Y aun así yo no entiendo cómo pudo ella dejarlo por algo tan tonto como haber tenido que cambiar dos veces la fecha de la ceremonia para que cuadrara con las vacaciones del padre de él en España. Según entendí, la familia de ella había separado un exclusivo club en la costa, de esos que deben reservarse con meses y meses de antelación y habían invitado a la crema y nata de la sociedad costeña, así que los cambios de itinerario generaron un enorme ―e incomprensible― conflicto que acabó por darle sepultura al gran amor que se habían profesado durante todo ese tiempo.
Cuando él me lo contó no sabíamos si llorar o reírnos del absurdo. Ella no se estaba casando con él sino con lo que representaba para su vida. Y es curioso que yo lo diga, cuando me he enamorado de un mexicano, un francés y en últimas fechas de un salvadoreño, pero aunque en mi caso he sentido que son emociones sinceras sin importar de dónde vienen, sí, es muy cierto que toda esta fiebre del intercambio cultural siempre me ha generado gran curiosidad y eso me ha llevado a conocer gente increíble y rodearme de grandes amigos de distintos lugares. El amor es otro asunto, algo más del alma, y que me haya coincidido con ese estereotipo tan cuestionable no fue algo preconcebido —o nunca lo he visto así—, solo pasó y me ha hecho feliz porque soy tan humana como la ex novia de mi amigo y porque aunque sé que el mercado nacional también tiene cosas maravillosas para ofrecer, tal vez no hemos coincidido lo suficiente.

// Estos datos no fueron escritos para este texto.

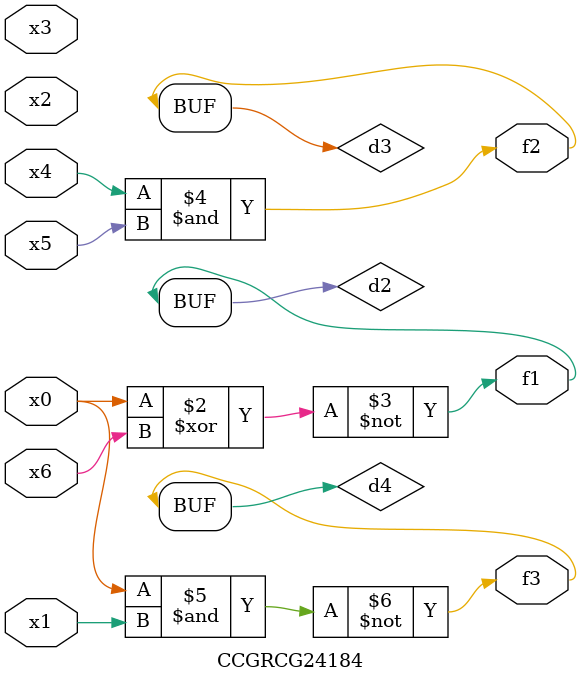
<source format=v>
module CCGRCG24184(
	input x0, x1, x2, x3, x4, x5, x6,
	output f1, f2, f3
);

	wire d1, d2, d3, d4;

	nor (d1, x0);
	xnor (d2, x0, x6);
	and (d3, x4, x5);
	nand (d4, x0, x1);
	assign f1 = d2;
	assign f2 = d3;
	assign f3 = d4;
endmodule

</source>
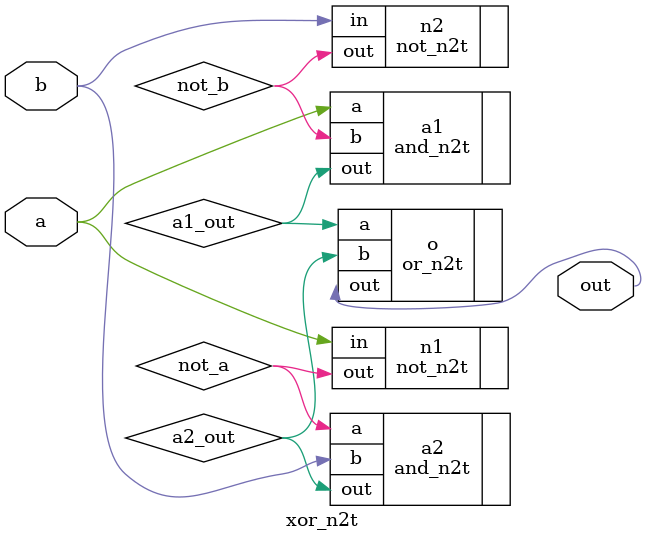
<source format=sv>
`ifndef and_n2t
  `include "and_n2t.sv"
`endif
`define xor_n2t 1

module xor_n2t(input a, input b, output out);

   wire not_a, not_b;
   wire a1_out, a2_out;
      
   not_n2t n1(.in(a), .out(not_a));
   not_n2t n2(.in(b), .out(not_b));

   and_n2t a1(.a(a), .b(not_b), .out(a1_out));
   and_n2t a2(.a(not_a), .b(b), .out(a2_out));
   or_n2t o(.a(a1_out), .b(a2_out), .out(out));
   
endmodule

</source>
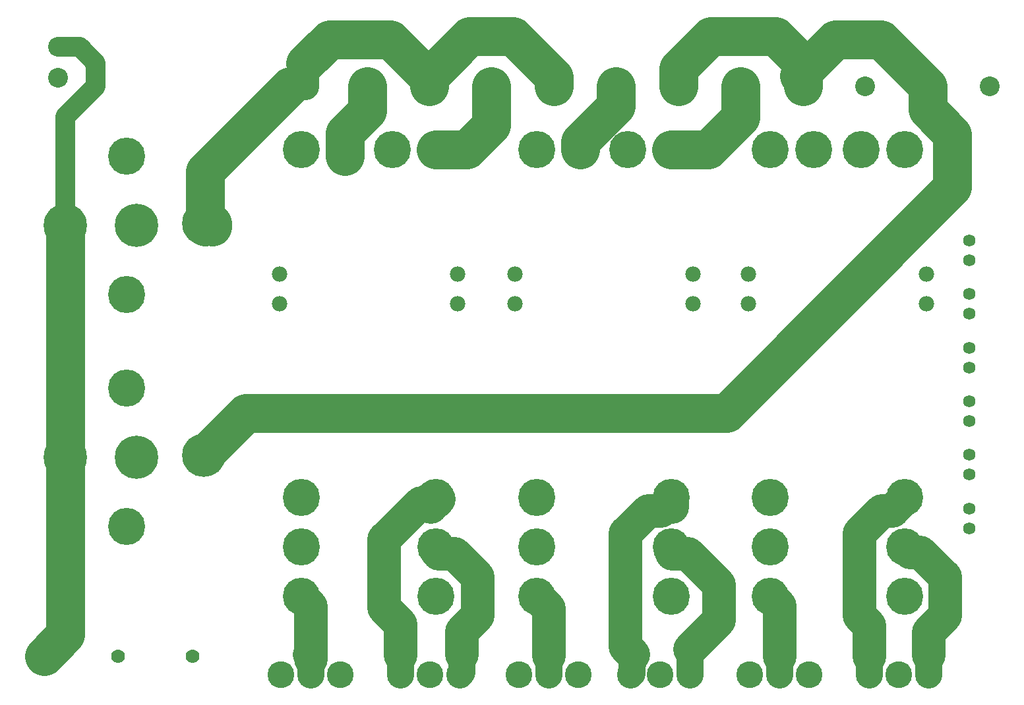
<source format=gbr>
G04 EAGLE Gerber RS-274X export*
G75*
%MOMM*%
%FSLAX34Y34*%
%LPD*%
%INTop Copper*%
%IPPOS*%
%AMOC8*
5,1,8,0,0,1.08239X$1,22.5*%
G01*
%ADD10C,1.778000*%
%ADD11C,5.556250*%
%ADD12C,4.762500*%
%ADD13C,2.540000*%
%ADD14C,1.984375*%
%ADD15C,3.444875*%
%ADD16C,1.587500*%
%ADD17C,5.000000*%
%ADD18C,2.500000*%
%ADD19C,3.500000*%
%ADD20C,4.350000*%


D10*
X73350Y77200D03*
X168650Y77200D03*
X263950Y77200D03*
D11*
X192700Y333300D03*
D12*
X180000Y244400D03*
X180000Y422200D03*
D11*
X279060Y335840D03*
X101260Y333300D03*
X192700Y631200D03*
D12*
X180000Y542300D03*
X180000Y720100D03*
D11*
X279060Y633740D03*
X101260Y631200D03*
D13*
X91600Y821015D03*
X91600Y860385D03*
D12*
X576360Y728520D03*
X403640Y728520D03*
X520480Y728520D03*
X459520Y728520D03*
X576360Y281480D03*
X576360Y217980D03*
X576360Y154480D03*
X403640Y281480D03*
X403640Y217980D03*
X403640Y154480D03*
D14*
X604300Y568500D03*
X604300Y530400D03*
X375700Y530400D03*
X375700Y568500D03*
D12*
X879060Y728520D03*
X706340Y728520D03*
X823180Y728520D03*
X762220Y728520D03*
X879060Y281480D03*
X879060Y217980D03*
X879060Y154480D03*
X706340Y281480D03*
X706340Y217980D03*
X706340Y154480D03*
D14*
X907000Y568500D03*
X907000Y530400D03*
X678400Y530400D03*
X678400Y568500D03*
D12*
X1178860Y728520D03*
X1006140Y728520D03*
X1122980Y728520D03*
X1062020Y728520D03*
X1178860Y281480D03*
X1178860Y217980D03*
X1178860Y154480D03*
X1006140Y281480D03*
X1006140Y217980D03*
X1006140Y154480D03*
D14*
X1206800Y568500D03*
X1206800Y530400D03*
X978200Y530400D03*
X978200Y568500D03*
D13*
X488688Y810000D03*
X409313Y810000D03*
X647888Y810000D03*
X568513Y810000D03*
X807888Y810000D03*
X728513Y810000D03*
X967888Y810000D03*
X888513Y810000D03*
X1127888Y810000D03*
X1048513Y810000D03*
X1287888Y810000D03*
X1208513Y810000D03*
D15*
X377700Y54000D03*
X453900Y54000D03*
X415800Y54000D03*
X530700Y54000D03*
X606900Y54000D03*
X568800Y54000D03*
X683700Y54000D03*
X759900Y54000D03*
X721800Y54000D03*
X826700Y54000D03*
X902900Y54000D03*
X864800Y54000D03*
X979700Y54000D03*
X1055900Y54000D03*
X1017800Y54000D03*
X1132700Y54000D03*
X1208900Y54000D03*
X1170800Y54000D03*
D16*
X1261400Y586500D03*
X1261400Y611900D03*
X1261400Y517600D03*
X1261400Y543000D03*
X1261400Y448700D03*
X1261400Y474100D03*
X1261400Y379800D03*
X1261400Y405200D03*
X1261400Y310900D03*
X1261400Y336300D03*
X1261400Y242000D03*
X1261400Y267400D03*
D17*
X101260Y333300D02*
X101260Y631200D01*
X101260Y333300D02*
X101260Y105110D01*
X73350Y77200D01*
D18*
X101260Y631200D02*
X101260Y771260D01*
X140000Y810000D01*
X140000Y840000D01*
X119615Y860385D02*
X91600Y860385D01*
X119615Y860385D02*
X140000Y840000D01*
D19*
X415800Y74200D02*
X415800Y54000D01*
X415800Y74200D02*
X410000Y80000D01*
D20*
X415800Y74200D02*
X415800Y142320D01*
X403640Y154480D01*
D19*
X530700Y79300D02*
X530700Y54000D01*
X530700Y79300D02*
X530000Y80000D01*
D20*
X530700Y79300D02*
X530700Y119300D01*
X510000Y140000D01*
X556856Y275067D02*
X575067Y275067D01*
X510000Y228210D02*
X510000Y140000D01*
X510000Y228210D02*
X556856Y275067D01*
X575067Y275067D02*
X580000Y280000D01*
X570000Y280000D02*
X570000Y270000D01*
X570000Y280000D02*
X571480Y281480D01*
X576360Y281480D01*
D19*
X610000Y57100D02*
X606900Y54000D01*
X610000Y57100D02*
X610000Y80000D01*
D20*
X610000Y110000D01*
X630000Y130000D01*
X630000Y180000D01*
X600000Y210000D01*
X580000Y210000D01*
X576360Y213640D01*
X576360Y217980D01*
D19*
X721800Y78200D02*
X721800Y54000D01*
X721800Y78200D02*
X720000Y80000D01*
D20*
X721800Y78200D02*
X721800Y139020D01*
X706340Y154480D01*
D19*
X826700Y54000D02*
X828552Y55852D01*
X828552Y69015D01*
X830000Y70463D01*
X830000Y80000D01*
D20*
X820000Y90000D01*
X849556Y265067D02*
X865067Y265067D01*
X880000Y280000D01*
X820000Y235510D02*
X820000Y90000D01*
X820000Y235510D02*
X849556Y265067D01*
X880000Y270000D02*
X880000Y280000D01*
X880000Y280540D01*
X879060Y281480D01*
D19*
X902900Y87100D02*
X902900Y54000D01*
X902900Y87100D02*
X900000Y90000D01*
D20*
X902900Y87100D02*
X940000Y124200D01*
X940000Y170000D01*
X900000Y210000D01*
X880000Y210000D01*
X879060Y210940D01*
X879060Y217980D01*
D19*
X1017800Y77800D02*
X1017800Y54000D01*
X1017800Y77800D02*
X1020000Y80000D01*
D20*
X1017800Y77800D02*
X1017800Y142820D01*
X1006140Y154480D01*
D19*
X1132700Y77300D02*
X1132700Y54000D01*
X1132700Y77300D02*
X1130000Y80000D01*
D20*
X1132700Y77300D02*
X1132700Y117300D01*
X1120000Y130000D01*
X1149356Y265067D02*
X1162447Y265067D01*
X1178860Y281480D01*
X1120000Y235710D02*
X1120000Y130000D01*
X1120000Y235710D02*
X1149356Y265067D01*
D19*
X1208900Y78900D02*
X1208900Y54000D01*
X1208900Y78900D02*
X1210000Y80000D01*
D20*
X1208900Y78900D02*
X1208900Y108900D01*
X1230000Y130000D01*
X1198364Y211567D02*
X1185274Y211567D01*
X1178860Y217980D01*
X1230000Y179930D02*
X1230000Y130000D01*
X1230000Y179930D02*
X1198364Y211567D01*
D17*
X1208513Y810000D02*
X1148513Y870000D01*
X1090000Y870000D01*
X1053513Y833513D01*
X1043513Y823513D01*
X1048513Y818513D02*
X1048513Y810000D01*
X1048513Y818513D02*
X1043513Y823513D01*
X1053513Y833513D02*
X1012947Y874078D01*
X930000Y874078D01*
X888513Y832591D01*
X888513Y810000D01*
X1208513Y780000D02*
X1240000Y748513D01*
X1208513Y780000D02*
X1208513Y810000D01*
X1240000Y748513D02*
X1240000Y680000D01*
X950000Y390000D01*
X333220Y390000D01*
X279060Y335840D01*
X488688Y778688D02*
X488688Y810000D01*
X488688Y778688D02*
X460000Y750000D01*
X460000Y728040D01*
X460000Y720000D01*
X460000Y728040D02*
X459520Y728520D01*
X647888Y797071D02*
X647888Y810000D01*
X647888Y760048D02*
X616360Y728520D01*
X576360Y728520D01*
X647888Y760048D02*
X647888Y810000D01*
X807888Y810000D02*
X807888Y784414D01*
X762220Y738747D02*
X762220Y728520D01*
X762220Y738747D02*
X807888Y784414D01*
X879060Y728520D02*
X926408Y728520D01*
X967888Y770000D02*
X967888Y810000D01*
X967888Y770000D02*
X926408Y728520D01*
X728513Y810000D02*
X728513Y821488D01*
X675922Y874078D01*
X620000Y874078D02*
X567217Y821295D01*
X568513Y820000D02*
X568513Y810000D01*
X568513Y820000D02*
X567217Y821295D01*
X518513Y870000D01*
X440000Y870000D01*
D19*
X409313Y839313D02*
X409313Y810000D01*
D17*
X409313Y839313D02*
X440000Y870000D01*
X620000Y874078D02*
X675922Y874078D01*
D19*
X409313Y810000D02*
X389313Y810000D01*
D17*
X280000Y700688D01*
X280000Y640000D01*
X280000Y630000D01*
X280000Y640000D02*
X290000Y630000D01*
X290000Y633740D02*
X279060Y633740D01*
X290000Y633740D02*
X290000Y630000D01*
M02*

</source>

Al final me quedé con el tequila y él con el guaro, pero nada más por el saborcito y porque no me la llevo tan bien con el azúcar. Lo sé, existe el aguardiente sin azúcar, pero eso es como decir que, exactamente por las mismas razones prefiero la Coca-Cola Zero por encima de las bebidas de colores vivos. ‘Pajazos mentales’ que uno se hace. Después de la resaca del día siguiente, mi amigo tomó un vuelo de regreso a España para pasar unos días con sus padres. Le hará bien conectarse con sus raíces, estar con su gente, eso siempre es sano. Yo por mi parte le deseé lo mejor y me quedé construyendo este desvarío y pensando en el próximo. No sé, tal vez jugando de local encontraré alguien que lo inspire.